Dernière mise à jour : 14 juin

L’histoire politique africaine s’écrit continuellement en pointillés. Il en est

ainsi depuis l’ère des indépendances, dans les années 60, jusqu’à nos jours.

Entre instabilité chronique interne et ingérence extérieure, le continent

peine à inventer des modèles adaptés à ses réalités et capables de répondre

efficacement aux nombreux défis qui entravent sa quête légitime de

progrès. Dans ce long fleuve impétueux de sa longue histoire, faite de

destructions et de recompositions de ses peuples, d’alliances qui se font et

se défont, d’États aux frontières mouvantes, depuis le Wagadou il y a plus

de 15 siècles, trois pays du Sahel (le Burkina Faso, le Mali et le Niger) ont

décidé de prendre une nouvelle direction au plan politique, en rupture

totale avec les traditions en usage et les partenariats diplomatiques

historiques en vigueur depuis la colonisation et les Indépendances des post-

colonies de 1960. Leur volonté de conjuguer leurs efforts économiques et

régaliens afin d’ériger une Confédération suscite une levée de bouclier au

sein de l’establishment des anciennes puissances coloniales d’Occident et

leurs relais institutionnels et médiatiques internationaux. Et pour cause !

Leur projet d’intégration politique est en complet déphasage avec ‘’l’ordre

mondial’’. Par leur attitude cavalière, ces pays se posent ainsi en chantre

de la désoccidentalisation sur le continent africain.



La dynamique africaine


La désoccidentalisation pourrait se définir comme le rétrécissement progressif,

à l’échelle planétaire, des normes institutionnelles et économiques, des valeurs

ainsi que des modes de vie et des traits culturels hérités du modèle occidental,

répandu par son expansionnisme suprémaciste. Le mouvement qui se

revendique à rebours du legs colonial du système occidental en Afrique est une

contestation protéiforme qui ambitionne, par exemple, de redonner vie à des

formes anciennes de gouvernance ou à créer des modèles alternatifs pour, à

terme, gommer ceux imposés par l’impérialisme. Il ne s’agit pas, comme

voudraient faire croire certains penseurs, d’une somme d’actions isolées, mais

bel et bien d’un mouvement politique pensé, articulé et mis en œuvre par des

acteurs, certes géographiquement éparpillés, mais mus par un intérêt commun :

le retrait du legs sociétal occidental et son remplacement par des cadres

endogènes, censés mieux répondre aux aspirations des peuples.
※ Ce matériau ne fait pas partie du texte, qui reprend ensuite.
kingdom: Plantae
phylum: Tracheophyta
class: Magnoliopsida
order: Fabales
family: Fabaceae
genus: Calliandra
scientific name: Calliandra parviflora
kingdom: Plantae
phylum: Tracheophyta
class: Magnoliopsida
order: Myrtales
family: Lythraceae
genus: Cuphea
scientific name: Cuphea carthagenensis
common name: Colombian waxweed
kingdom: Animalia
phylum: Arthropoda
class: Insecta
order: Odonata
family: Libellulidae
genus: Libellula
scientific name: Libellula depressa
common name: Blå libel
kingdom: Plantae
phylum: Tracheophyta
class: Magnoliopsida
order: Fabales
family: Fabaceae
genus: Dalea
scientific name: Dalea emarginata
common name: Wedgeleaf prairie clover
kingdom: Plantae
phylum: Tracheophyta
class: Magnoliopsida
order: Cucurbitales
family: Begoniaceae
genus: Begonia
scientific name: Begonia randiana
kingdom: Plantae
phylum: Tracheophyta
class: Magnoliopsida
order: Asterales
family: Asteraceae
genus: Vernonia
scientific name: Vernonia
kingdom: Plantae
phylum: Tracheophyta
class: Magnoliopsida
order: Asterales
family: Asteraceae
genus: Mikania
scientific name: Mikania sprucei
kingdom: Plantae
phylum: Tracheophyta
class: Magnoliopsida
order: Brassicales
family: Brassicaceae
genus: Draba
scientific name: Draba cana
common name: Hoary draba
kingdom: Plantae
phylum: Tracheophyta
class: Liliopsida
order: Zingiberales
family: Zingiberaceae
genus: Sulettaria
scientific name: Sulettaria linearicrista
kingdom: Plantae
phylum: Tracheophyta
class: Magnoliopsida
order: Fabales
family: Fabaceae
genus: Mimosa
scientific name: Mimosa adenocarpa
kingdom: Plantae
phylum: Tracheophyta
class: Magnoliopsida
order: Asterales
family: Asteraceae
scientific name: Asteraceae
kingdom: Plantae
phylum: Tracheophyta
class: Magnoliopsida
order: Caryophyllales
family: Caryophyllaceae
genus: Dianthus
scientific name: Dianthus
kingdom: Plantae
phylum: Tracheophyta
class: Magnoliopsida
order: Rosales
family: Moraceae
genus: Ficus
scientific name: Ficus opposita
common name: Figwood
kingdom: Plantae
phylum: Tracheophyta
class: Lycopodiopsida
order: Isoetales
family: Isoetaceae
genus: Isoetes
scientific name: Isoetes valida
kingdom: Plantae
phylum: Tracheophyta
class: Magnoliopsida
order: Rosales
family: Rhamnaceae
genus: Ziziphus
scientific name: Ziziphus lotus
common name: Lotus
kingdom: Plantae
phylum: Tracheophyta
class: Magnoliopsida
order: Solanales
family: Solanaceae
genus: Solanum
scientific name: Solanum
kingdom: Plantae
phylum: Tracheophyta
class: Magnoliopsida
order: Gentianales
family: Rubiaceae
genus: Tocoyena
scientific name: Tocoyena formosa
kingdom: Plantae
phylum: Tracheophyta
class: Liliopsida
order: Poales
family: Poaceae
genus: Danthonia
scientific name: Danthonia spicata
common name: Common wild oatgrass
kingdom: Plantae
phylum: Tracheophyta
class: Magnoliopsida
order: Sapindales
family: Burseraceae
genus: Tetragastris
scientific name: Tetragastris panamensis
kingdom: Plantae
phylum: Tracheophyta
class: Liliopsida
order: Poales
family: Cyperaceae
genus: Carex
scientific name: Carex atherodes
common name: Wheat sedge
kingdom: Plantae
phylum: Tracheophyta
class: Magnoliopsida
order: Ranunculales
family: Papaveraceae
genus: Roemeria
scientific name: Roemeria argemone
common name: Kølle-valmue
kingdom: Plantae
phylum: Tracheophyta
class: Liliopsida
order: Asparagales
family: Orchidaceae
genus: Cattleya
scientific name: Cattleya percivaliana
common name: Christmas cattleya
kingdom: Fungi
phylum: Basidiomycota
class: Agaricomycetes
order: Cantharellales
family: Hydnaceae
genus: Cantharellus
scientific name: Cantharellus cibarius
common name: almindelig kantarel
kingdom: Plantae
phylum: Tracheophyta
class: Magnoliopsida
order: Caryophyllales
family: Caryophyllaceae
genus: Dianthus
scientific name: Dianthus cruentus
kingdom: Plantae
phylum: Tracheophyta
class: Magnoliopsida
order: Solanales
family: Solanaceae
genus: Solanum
Il faut dire qu’en soi, cette volonté des anciennes colonies de s’affranchir de

l’hégémonie extérieure n’est pas nouvelle. Elle était déjà en germes après la

Deuxième Guerre Mondiale dans l’idéologie prônée par le mouvement des

non-alignés. En Afrique, on la retrouve sous la plume du Ghanéen Kwame

Nkrumah ou dans les actions politiques du Togolais Sylvanus Olympio, ou du

Nigérien Djibo Bakary, par exemple. Tous militaient pour une indépendance

animée par une franche volonté de mettre fin aux manœuvres de domination de

l’ancienne puissance tutélaire. Et cette rupture qu’ils appelaient de leurs vœux

se voulait systémique, c’est-à-dire dépassant largement le simple cadre

discursif pour apporter des changements réels au triple plan politique,

économique et culturel. En outre, ils la voulaient adossée à l’idée, d’une part,

que les actes posés par l’Occident dans ses anciennes colonies sont

systématiquement à contre-courant des valeurs qu’il prône, clame, proclame et

déclame dans ses médias et les Institutions à sa solde, et, d’autre part, que le

système colonial n’est efficace que lorsqu’il est arrimé à un réseau de relais

institutionnels et d’acteurs au niveau local qui défendent sa vision et ses

intérêts ; ce qui, évidemment, ne peut se faire qu’au détriment du bien-être des

peuples des anciennes colonies. Ainsi, devant un constat aussi implacable, les

États-Nations embryonnaires se retrouvent désormais face à une responsabilité

historique : celle de s’approprier leurs propres réalités et d’inventer leurs

propres solutions. C’est le minimum auquel ils puissent aspirer après près de 65

ans d’observation d’un monde impitoyable qui a été érigé sans eux, et

probablement contre eux. Ils savent que, maintenant, il est temps de quitter le

bateau des discours convenus, de la prospérité fictive pour enfin accéder à la

souveraineté réelle. Et pour enfin prendre son envol, transcender les flatteries et

les critiques des autres peuples, cesser de n’exister que dans leurs regards et à

l’ombre de leur condescendance, il faut rompre. Mais les conditions

contractuelles avec l’ancien ogre-partenaire sont un corset juridique dont on ne

sort pas sans lutte : c’est la bataille engagée par l’AES aujourd’hui, une bataille

pour sa souveraineté, sa sécurité et sa stabilité, qui sont les fondements

préalables à la (re) construction de tout État, soucieux d’offrir à sa population

un bien-être social dans l’espace sociopolitique et économique dans lequel elle

évolue.



L’exception sahélienne


Lorsque l’on parle du Sahel, on fait référence à la bande qui ceinture le

continent africain sur toute sa largeur, de Dakar à Djibouti. Le vocable ‘’Sahel’’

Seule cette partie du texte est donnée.